Clients take a dim view despite agencies’ investment in talent and services
(ADWEEK) Traditional agencies are continuing to invest in digital talent and services but, based on a new survey from RSW/US, clients aren’t that impressed with the results.
Ask to rate their traditional agency’s digital skills on a scale of 1 to 10 — with 1 equating to “poor” and 10 meaning “excellent” — only 3 percent of the 277 client executives polled chose excellent, and almost half – 47 percent — ranked their shops between 1 and 5.
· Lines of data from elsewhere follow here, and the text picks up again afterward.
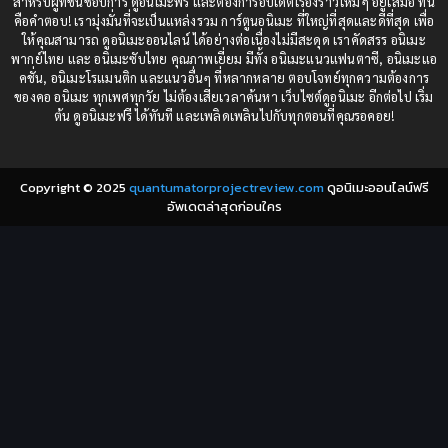
สำหรับผู้ที่ชื่นชอบการ ดูอนิเมะฟรี และต้องการอัปเดตเรื่องราวใหม่ๆ อยู่เสมอ ที่นี่
Comedy (ตลก)
(235)
คือคำตอบ! เรามุ่งมั่นที่จะเป็นแหล่งรวม การ์ตูนอนิเมะ ที่ใหญ่ที่สุดและดีที่สุด เพื่อ
1984
1983
ให้คุณสามารถ ดูอนิเมะออนไลน์ ได้อย่างต่อเนื่องไม่มีสะดุด เราคัดสรร อนิเมะ
Comedy (ตลก)
(85)
พากย์ไทย และ อนิเมะซับไทย คุณภาพเยี่ยม มีทั้ง อนิเมะแนวแฟนตาซี, อนิเมะแอ
1982
1981
คชั่น, อนิเมะโรแมนติก และแนวอื่นๆ ที่หลากหลาย ตอบโจทย์ทุกความต้องการ
ของคอ อนิเมะ ทุกเพศทุกวัย ไม่ต้องเสียเวลาค้นหา เว็บไซต์ดูอนิเมะ อีกต่อไป เริ่ม
1980
1979
Comic Book การ์ตูน
(1)
ต้น ดูอนิเมะฟรี ได้ทันที และเพลิดเพลินไปกับทุกตอนที่คุณรอคอย!
1977
1972
Coming of Age ก้าวพ้นวัย
(7)
Copyright © 2025
quantumatorprojectreview.com
ดูอนิเมะออนไลน์ฟรี
Coming-of-Age ก้าวผ่านวัย
(6)
อัพเดตล่าสุดก่อนใคร
Creampie (หลั่งใน)
(19)
Crime
(8)
Crime อาชญากรรม
(10)
Cultivation
(33)
Cyberpunk
(4)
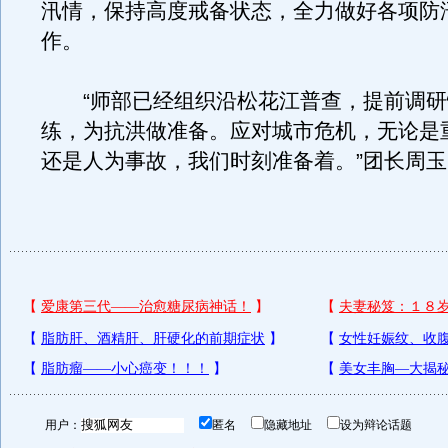
汛情，保持高度戒备状态，全力做好各项防
作。
“师部已经组织沿松花江普查，提前调研
练，为抗洪做准备。应对城市危机，无论是
还是人为事故，我们时刻准备着。”团长周
用户：
匿名
隐藏地址
设为辩论话题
The finding in the latest study, “A Client’s Perspective on Agencies,” mirrored that of a September RSW/US report, which illustrated a disconnect between how clients and agencies view their skills in social media. In the previous report, less than half of the client respondents agreed that they are “cutting edge” in the use of social media, compared to more than three-quarters of the respondents from public relations agencies and two-thirds from ad agencies.
Based on both reports, agency rhetoric about digital skills appears to be ahead of reality, said Mark Sneider, president of RSW/US, a Cincinnati-based consultancy that helps agencies hone their new business development efforts.
“Simply doing social and digital, such as creating Facebook accounts and developing banner ads, isn’t going to be enough as marketers get hungrier for better direction — and results — in the digital/social world,” Sneider said. “The agency that can help clients understand how to use social/digital and how to integrate these [media] effectively into more traditional initiatives will, in the end, win the day.”
RSW/US’s latest survey also further quantifies the shift in client marketing dollars toward digital and away from traditional media. Ask what percentage of their total marketing spend has shifted from the traditional to digital realm in the past three years, 27 percent of the respondents said 30 percent and another 39 percent said anywhere between 40 and 90 percent.
And while many clients shifting to digital say it’s because they’re following the consumers, clearly they’re also looking to cut marketing costs. Ask how much of a factor cost was in their hiring of a digital shop in the past year, 56 percent said it was important to very important. Only 12 percent said it was not a factor at all.
The respondents came from some 200 companies, including Nestle, Pfizer, Kraft Foods, Colgate-Palmolive, Hilton and Harrah’s. The survey, which was conducted online in January, consisted of 23 questions.